Page 36 of Love Notes


Font Size:  

Question after question was asked about what had happened after that initial night in my hotel room. Had I seen her again, had anything else happened? I did my best to be as clear as I could with the answers that I gave. Slowly but surely the questions crept towards the night where I was ushered into the back of the car with Natasha waiting inside.

“Now, Mr Love, on the night of the twenty-seventh of April, you were performing in O2 Academy in Glasgow. Is that correct?”

I nodded. “Yes.”

“And as Mr Thatcher made us aware during his testimony, he was not present when you left the stage that night, is that correct?”

“Yes, he had been called away.” I was trying not to panic about what was coming. I looked again to Tom in the gallery. He smiled and gave me a double thumbs up, mouthing ‘you’re doing great’ back at me.

“Mr Love, in your own words, can you walk us through what you told the police happened that night?”

I took a deep breath and bowed my head for a moment, summoning up the calm I was going to need to get through the next part of my testimony.

“When I got off the stage after the concert, I asked where Mr Thatcher was, as he was usually there to accompany me. I went to my dressing room to use the bathroom and collect my things. While there someone came into the room and told me there had been a sighting of Mrs Gibson in the venue, and I needed to leave via the fire escape opposite and get into the car waiting for me outside.”

“And do you know who it was that came into your dressing room?” McAdams asked.

“Yes, it was Mr Trevor Gibson,” I confirmed.

“And what happened once you got into the car?”

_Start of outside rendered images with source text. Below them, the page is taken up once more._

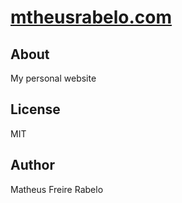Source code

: # [mtheusrabelo.com](http://mtheusrabelo.com)

## About

My personal website

## License

MIT

## Author

Matheus Freire Rabelo
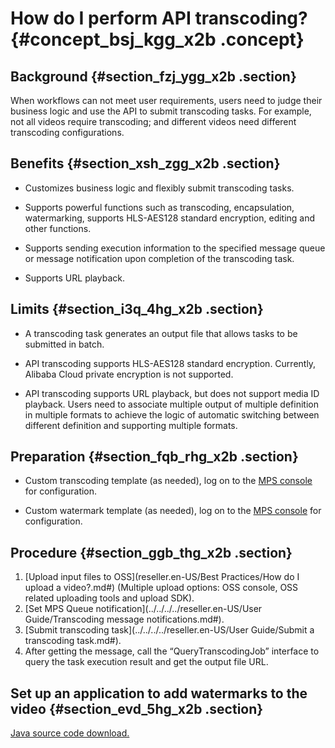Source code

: # How do I perform API transcoding? {#concept_bsj_kgg_x2b .concept}

## Background {#section_fzj_ygg_x2b .section}

When workflows can not meet user requirements, users need to judge their business logic and use the API to submit transcoding tasks. For example, not all videos require transcoding; and different videos need different transcoding configurations.

## Benefits {#section_xsh_zgg_x2b .section}

-   Customizes business logic and flexibly submit transcoding tasks.

-   Supports powerful functions such as transcoding, encapsulation, watermarking, supports HLS-AES128 standard encryption, editing and other functions.

-   Supports sending execution information to the specified message queue or message notification upon completion of the transcoding task.

-   Supports URL playback.


## Limits {#section_i3q_4hg_x2b .section}

-   A transcoding task generates an output file that allows tasks to be submitted in batch.

-   API transcoding supports HLS-AES128 standard encryption. Currently, Alibaba Cloud private encryption is not supported.

-   API transcoding supports URL playback, but does not support media ID playback. Users need to associate multiple output of multiple definition in multiple formats to achieve the logic of automatic switching between different definition and supporting multiple formats.


## Preparation {#section_fqb_rhg_x2b .section}

-   Custom transcoding template \(as needed\), log on to the [MPS console](https://partners-intl.aliyun.com/login-required#/mts) for configuration.

-   Custom watermark template \(as needed\), log on to the [MPS console](https://partners-intl.aliyun.com/login-required#/mts) for configuration.


## Procedure {#section_ggb_thg_x2b .section}

1.  [Upload input files to OSS](reseller.en-US/Best Practices/How do I upload a video?.md#) \(Multiple upload options: OSS console, OSS related uploading tools and upload SDK\).
2.  [Set MPS Queue notification](../../../../reseller.en-US/User Guide/Transcoding message notifications.md#).
3.  [Submit transcoding task](../../../../reseller.en-US/User Guide/Submit a transcoding task.md#).
4.  After getting the message, call the “QueryTranscodingJob” interface to query the task execution result and get the output file URL.

## Set up an application to add watermarks to the video {#section_evd_5hg_x2b .section}

[Java source code download.](http://docs-aliyun.cn-hangzhou.oss.aliyun-inc.com/assets/attach/59368/cn_zh/1505138223690/mts-demo-java.tgz?spm=a2c4g.11186623.2.10.6f9251fbBWEbgK&file=mts-demo-java.tgz)

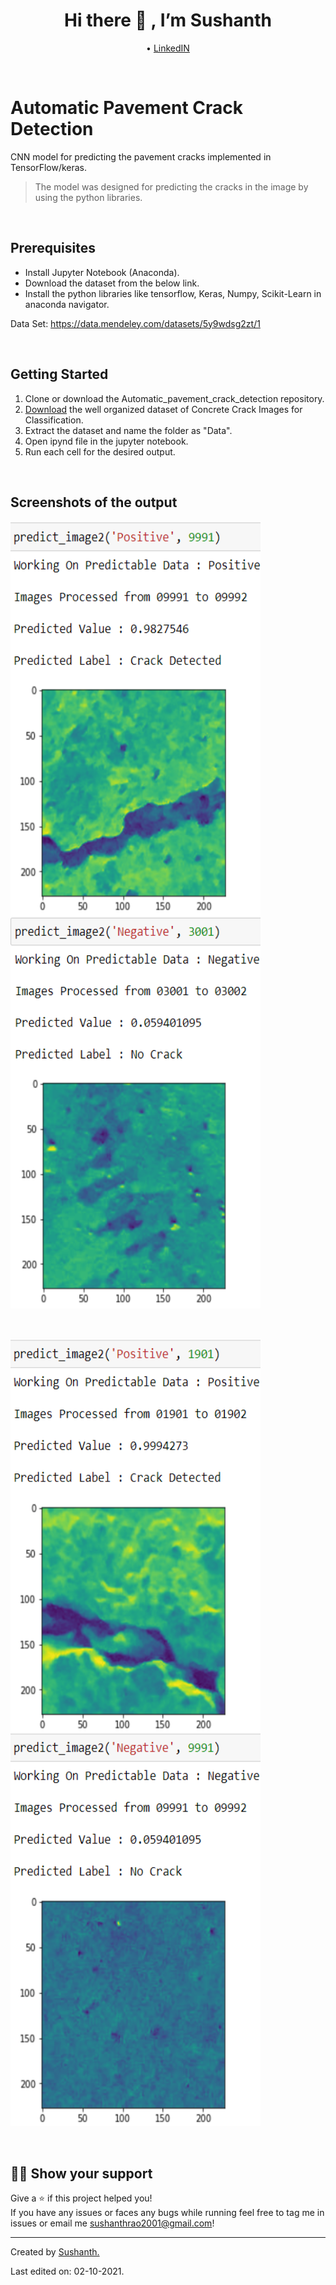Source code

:  <h1 align="center">Hi there 👋 , I’m Sushanth</h1>
 <p align="center">
  • <a href="https://www.linkedin.com/in/sushanth-rao-nannepaga-4831b120b/">LinkedIN</a> 
</p>
<p>&nbsp;</p>

# Automatic Pavement Crack Detection
<p>CNN model for predicting the pavement cracks implemented in TensorFlow/keras.</p>

> The model was designed for predicting the cracks in the image by using the python libraries.

<p>&nbsp;</p>

## Prerequisites
- Install Jupyter Notebook (Anaconda).
- Download the dataset from the below link.
- Install the python libraries like tensorflow, Keras, Numpy, Scikit-Learn in anaconda navigator.

Data Set: https://data.mendeley.com/datasets/5y9wdsg2zt/1

<p>&nbsp;</p>

## Getting Started
1. Clone or download the Automatic_pavement_crack_detection repository.
2. <a href="https://data.mendeley.com/datasets/5y9wdsg2zt/1">Download</a> the well organized dataset of Concrete Crack Images for Classification.
3. Extract the dataset and name the folder as "Data".
4. Open ipynd file in the jupyter notebook.
5. Run each cell for the desired output.

<p>&nbsp;</p>

## Screenshots of the output
 <img align="left" src="https://github.com/Sushanthrao2001/Automatic_Pavement_Crack_Detection/blob/main/Images/2.png" width="400" height="630">
 <img  src="https://github.com/Sushanthrao2001/Automatic_Pavement_Crack_Detection/blob/main/Images/1.png" width="400" height="630">
 <p>&nbsp;</p>
 <img align="left" src="https://github.com/Sushanthrao2001/Automatic_Pavement_Crack_Detection/blob/main/Images/4.png" width="400" height="630">
 <img  src="https://github.com/Sushanthrao2001/Automatic_Pavement_Crack_Detection/blob/main/Images/3.png" width="400" height="630">

<p>&nbsp;</p>

## 👨‍🚀 Show your support
 Give a ⭐️ if this project helped you!<br/>
 If you have any issues or faces any bugs while running feel free to tag me in issues or email me sushanthrao2001@gmail.com!

----
Created by <a href="https://github.com/Sushanthrao2001">Sushanth.</a>

Last edited on: 02-10-2021.
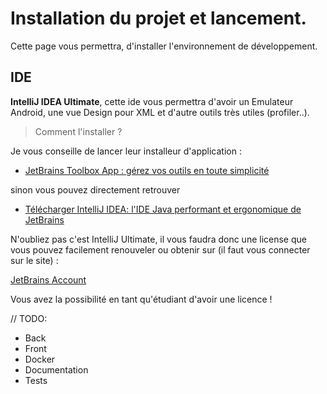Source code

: # Installation du projet et lancement.

Cette page vous permettra, d'installer l'environnement de développement.

## IDE

**IntelliJ IDEA Ultimate**, cette ide vous permettra d'avoir un Emulateur Android, une vue Design pour XML et d'autre outils très utiles (profiler..).

> Comment l'installer ?

Je vous conseille de lancer leur installeur d'application :

- [JetBrains Toolbox App : gérez vos outils en toute simplicité](https://www.jetbrains.com/fr-fr/toolbox-app/)

sinon vous pouvez directement retrouver 

- [Télécharger IntelliJ IDEA: l'IDE Java performant et ergonomique de JetBrains](https://www.jetbrains.com/fr-fr/idea/download/#section=linux)

N'oubliez pas c'est IntelliJ Ultimate, il vous faudra donc une license que vous pouvez facilement renouveler ou obtenir sur (il faut vous connecter sur le site) :

[JetBrains Account](https://account.jetbrains.com/licenses)

Vous avez la possibilité en tant qu'étudiant d'avoir une licence !

// TODO:

- Back
- Front
- Docker
- Documentation
- Tests
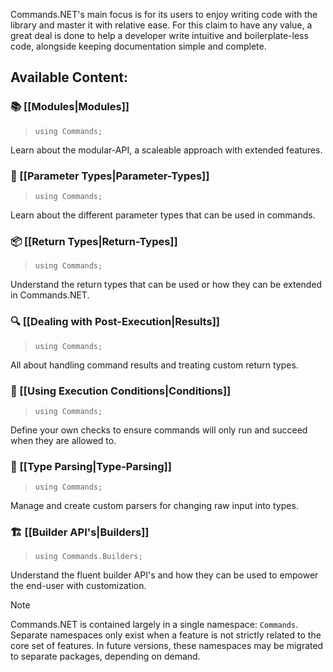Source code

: Commands.NET's main focus is for its users to enjoy writing code with the library and master it with relative ease. 
For this claim to have any value, a great deal is done to help a developer write intuitive and boilerplate-less code, alongside keeping documentation simple and complete.

## Available Content:

### 📚 [[Modules|Modules]]

> `using Commands;`

Learn about the modular-API, a scaleable approach with extended features.

### 📝 [[Parameter Types|Parameter-Types]]

> `using Commands;`

Learn about the different parameter types that can be used in commands.

### 📦 [[Return Types|Return-Types]]

> `using Commands;`

Understand the return types that can be used or how they can be extended in Commands.NET.

### 🔍 [[Dealing with Post-Execution|Results]]

> `using Commands;`

All about handling command results and treating custom return types.

### 🛑 [[Using Execution Conditions|Conditions]]

> `using Commands;`

Define your own checks to ensure commands will only run and succeed when they are allowed to.

### 📖 [[Type Parsing|Type-Parsing]]

> `using Commands;`

Manage and create custom parsers for changing raw input into types.

### 🏗️ [[Builder API's|Builders]]

> `using Commands.Builders;`

Understand the fluent builder API's and how they can be used to empower the end-user with customization.

> [!NOTE]
> Commands.NET is contained largely in a single namespace: `Commands`. 
> Separate namespaces only exist when a feature is not strictly related to the core set of features. 
> In future versions, these namespaces may be migrated to separate packages, depending on demand.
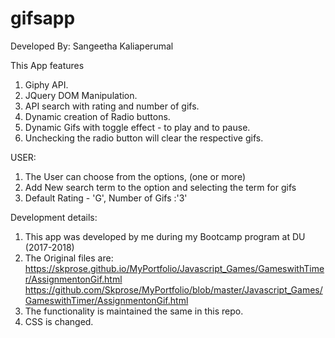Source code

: # gifsapp

Developed By: Sangeetha Kaliaperumal

This App features
1. Giphy API.
2. JQuery DOM Manipulation.
3. API search with rating and number of gifs.
4. Dynamic creation of Radio buttons.
5. Dynamic Gifs with toggle effect - to play and to pause.
6. Unchecking the radio button will clear the respective gifs.

USER:
1. The User can choose from the options, (one or more)
2. Add New search term to the option and selecting the term for gifs
3. Default Rating - 'G', Number of Gifs :'3'

Development details:
1. This app was developed by me during my Bootcamp program at DU (2017-2018)
2. The Original files are:
   https://skprose.github.io/MyPortfolio/Javascript_Games/GameswithTimer/AssignmentonGif.html
   https://github.com/Skprose/MyPortfolio/blob/master/Javascript_Games/GameswithTimer/AssignmentonGif.html
3. The functionality is maintained the same in this repo.
4. CSS is changed.
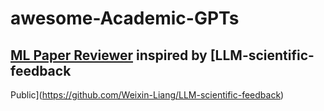 # awesome-Academic-GPTs
## [ML Paper Reviewer](https://chat.openai.com/g/g-thH81pNXQ-ml-paper-reviewer) inspired by [LLM-scientific-feedback
Public](https://github.com/Weixin-Liang/LLM-scientific-feedback)
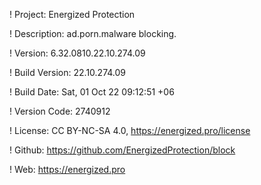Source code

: ! Project: Energized Protection

! Description: ad.porn.malware blocking.

! Version: 6.32.0810.22.10.274.09

! Build Version: 22.10.274.09

! Build Date: Sat, 01 Oct 22 09:12:51 +06

! Version Code: 2740912

! License: CC BY-NC-SA 4.0, https://energized.pro/license

! Github: https://github.com/EnergizedProtection/block

! Web: https://energized.pro
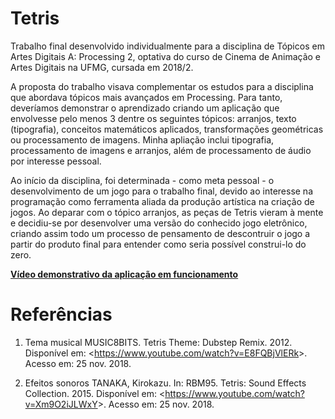# Tetris
Trabalho final desenvolvido individualmente para a disciplina de Tópicos em Artes Digitais A: Processing 2, optativa do curso de Cinema de Animação e Artes Digitais na UFMG, cursada em 2018/2.

A proposta do trabalho visava complementar os estudos para a disciplina que abordava tópicos mais avançados em Processing. Para tanto, deveríamos demonstrar o aprendizado criando um aplicação que envolvesse pelo menos 3 dentre os seguintes tópicos: arranjos, texto (tipografia), conceitos matemáticos aplicados, transformações geométricas ou processamento de imagens. Minha apliação inclui tipografia, processamento de imagens e arranjos, além de processamento de áudio por interesse pessoal.

Ao início da disciplina, foi determinada - como meta pessoal - o desenvolvimento de um jogo para o trabalho final, devido ao interesse na programação como ferramenta aliada da produção artística na criação de jogos. Ao deparar com o tópico arranjos, as peças de Tetris vieram à mente e decidiu-se por desenvolver uma versão do conhecido jogo eletrônico, criando assim todo um processo de pensamento de descontruir o jogo a partir do produto final para entender como seria possível construi-lo do zero.

[**Vídeo demonstrativo da aplicação em funcionamento**](https://drive.google.com/file/d/1eoMzuFibu5zPoH-zsEsHmOOdRjABlHXQ/view?usp=sharing)

#	Referências
1.	Tema musical
MUSIC8BITS. Tetris Theme: Dubstep Remix. 2012. Disponível em: <<https://www.youtube.com/watch?v=E8FQBjVlERk>>. Acesso em: 25 nov. 2018.

2.	Efeitos sonoros
TANAKA, Kirokazu. In: RBM95. Tetris: Sound Effects Collection. 2015. Disponível em: <<https://www.youtube.com/watch?v=Xm9O2iJLWxY>>. Acesso em: 25 nov. 2018.

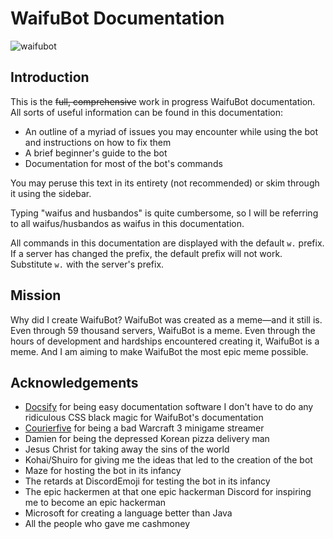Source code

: # WaifuBot Documentation

![waifubot](https://waifubot.net/static/len.jpg)

## Introduction

This is the ~~full, comprehensive~~ work in progress WaifuBot documentation. All sorts of useful information can be found in this documentation:

- An outline of a myriad of issues you may encounter while using the bot and instructions on how to fix them
- A brief beginner's guide to the bot
- Documentation for most of the bot's commands

You may peruse this text in its entirety (not recommended) or skim through it using the sidebar.

Typing "waifus and husbandos" is quite cumbersome, so I will be referring to all waifus/husbandos as waifus in this documentation.

All commands in this documentation are displayed with the default ``w.`` prefix. If a server has changed the prefix, the default prefix will not work. Substitute ``w.`` with the server's prefix.

## Mission

Why did I create WaifuBot? WaifuBot was created as a meme—and it still is. Even through 59 thousand servers, WaifuBot is a meme. Even through the hours of development and hardships encountered creating it, WaifuBot is a meme. And I am aiming to make WaifuBot the most epic meme possible.

## Acknowledgements

- [Docsify](https://docsify.js.org/#/) for being easy documentation software I don't have to do any ridiculous CSS black magic for WaifuBot's documentation
- [Courierfive](https://twitch.tv/courierfive) for being a bad Warcraft 3 minigame streamer
- Damien for being the depressed Korean pizza delivery man
- Jesus Christ for taking away the sins of the world
- Kohai/Shuiro for giving me the ideas that led to the creation of the bot
- Maze for hosting the bot in its infancy
- The retards at DiscordEmoji for  testing the bot in its infancy
- The epic hackermen at that one epic hackerman Discord for inspiring me to become an epic hackerman
- Microsoft for creating a language better than Java
- All the people who gave me cashmoney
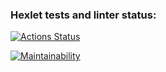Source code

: ### Hexlet tests and linter status:
[![Actions Status](https://github.com/Nuagrinn/java-project-71/actions/workflows/hexlet-check.yml/badge.svg)](https://github.com/Nuagrinn/java-project-71/actions)

[![Maintainability](https://api.codeclimate.com/v1/badges/cb89ffd0902f415ea350/maintainability)](https://codeclimate.com/github/Nuagrinn/java-project-71/maintainability)
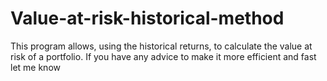 # Value-at-risk-historical-method
This program allows, using the historical returns, to calculate the value at risk of a portfolio. If you have any advice to make it more efficient and fast let me know
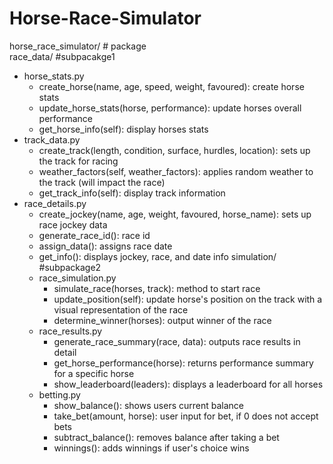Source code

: # Horse-Race-Simulator

horse_race_simulator/ # package  
race_data/ #subpacakge1
- horse_stats.py
  - create_horse(name, age, speed, weight, favoured): create horse stats
  - update_horse_stats(horse, performance): update horses overall performance
  - get_horse_info(self): display horses stats
- track_data.py
  - create_track(length, condition, surface, hurdles, location): sets up the track for racing
  - weather_factors(self, weather_factors): applies random weather to the track (will impact the race)
  - get_track_info(self): display track information
- race_details.py
  - create_jockey(name, age, weight, favoured, horse_name): sets up race jockey data
  - generate_race_id(): race id
  - assign_data(): assigns race date
  - get_info(): displays jockey, race, and date info
simulation/ #subpackage2
  - race_simulation.py
    - simulate_race(horses, track): method to start race
    - update_position(self): update horse's position on the track with a visual representation of the race
    - determine_winner(horses): output winner of the race
  - race_results.py
    - generate_race_summary(race, data): outputs race results in detail
    - get_horse_performance(horse): returns performance summary for a specific horse
    - show_leaderboard(leaders): displays a leaderboard for all horses
   - betting.py
     - show_balance(): shows users current balance
     - take_bet(amount, horse): user input for bet, if 0 does not accept bets
     - subtract_balance(): removes balance after taking a bet
     - winnings(): adds winnings if user's choice wins

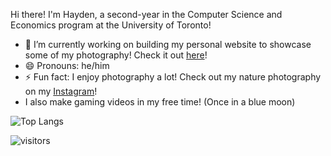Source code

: Hi there! I'm Hayden, a second-year in the Computer Science and Economics program at the University of Toronto!

- 🔭 I’m currently working on building my personal website to showcase some of my photography! Check it out [here](https://haydenmlh.github.io/ "Hayden Mak - A Computer Scientist &amp; Developer")!
- 😄 Pronouns: he/him
- ⚡ Fun fact: I enjoy photography a lot! Check out my nature photography on my [Instagram](https://www.instagram.com/haydennnature/ "Instagram: haydennnature")!
- I also make gaming videos in my free time! (Once in a blue moon)

![Top Langs](https://github-readme-stats.vercel.app/api/top-langs/?username=haydenmlh&layout=compact)

 ![visitors](https://visitor-badge.glitch.me/badge?page_id=haydenmlh.haydenmlh)

<!--
**haydenmlh/haydenmlh** is a ✨ _special_ ✨ repository because its `README.md` (this file) appears on your GitHub profile.

Here are some ideas to get you started:

- 🔭 I’m currently working on ...
- 🌱 I’m currently learning ...
- 👯 I’m looking to collaborate on ...
- 🤔 I’m looking for help with ...
- 💬 Ask me about ...
- 📫 How to reach me: ...
- 😄 Pronouns: ...
- ⚡ Fun fact: ...


-->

“I discovered that it was Mrs Gibson in the driver’s seat. She threatened me. She told me that she was taking me somewhere that we could talk.”

“Was she armed?” McAdams prompted.

I sighed. “She had a gun.”

“Did you fear for your life?”

“Yes.” My voice trembled.

“Did she say or do anything else that made you concerned?”

“We parked in a car park and waited for Mr Gibson to arrive. But when he did, she pointed the gun at him and told him there had been a change of plan. Instead of him getting in the car with us as he seemed to suggest he had been meant to, she drove off without him. He seemed shocked that she did that.”

“Where did Mrs Gibson take you?”

“To a cottage in the middle of nowhere. I had no idea where I was.”

“Didn’t it cross your mind to escape? You’re taller than Mrs Gibson, couldn’t you have overpowered her and got away?” he asked, beating her Advocate to the punch. This way it appeared more sympathetic to me.

“It did. But I didn’t know where I was, I didn’t know if she knew the area more than I did. She was armed with a gun; I didn’t want to antagonise her into using it. I thought I might stand a better chance of survival if I just did what she said.”

“Was the gunshot wound the only injury that you received from Mrs Gibson?” he prompted again.

“No, she hit me with the butt of the gun two or three times across my face,” I confirmed.

Advocate McAdams looked to the court and to Natasha as she sat beside her own Advocate. “Why couldn’t you defend yourself from the blow, Mr Love?”

“Mrs Gibson had tied me to a chair.”

“I would like to draw the court’s attention to exhibits ten through twenty-seven. Photographs taken at the crime scene showing the chair and rope in situ, and the injuries sustained by Mr Love that go hand in hand with his testimony here today.”

On the large screen in the courtroom which Tom had said was used to show maps and CCTV footage of my abduction when he was testifying, the images McAdams was discussing appeared. I thought I had been prepared to see them—I had been warned that they were coming, I had been shown them in private. But there was something about them being presented to everyone publicly that made my heart start to pound in my chest. I looked away from the images. I tried to look away from the gaze of all the people, but suddenly it was too much to deal with.

“Mr Love, are you feeling alright?” the judge asked me as I started to sway on my feet.

“My Lord, perhaps we can have a minute.” I heard McAdams say as the room started to spin. The Judge agreed and Advocate McAdams started to approach me with a glass of water in his hand. I wanted to reach out and take it from him, but my legs buckled from under me, and I slumped down into the stand.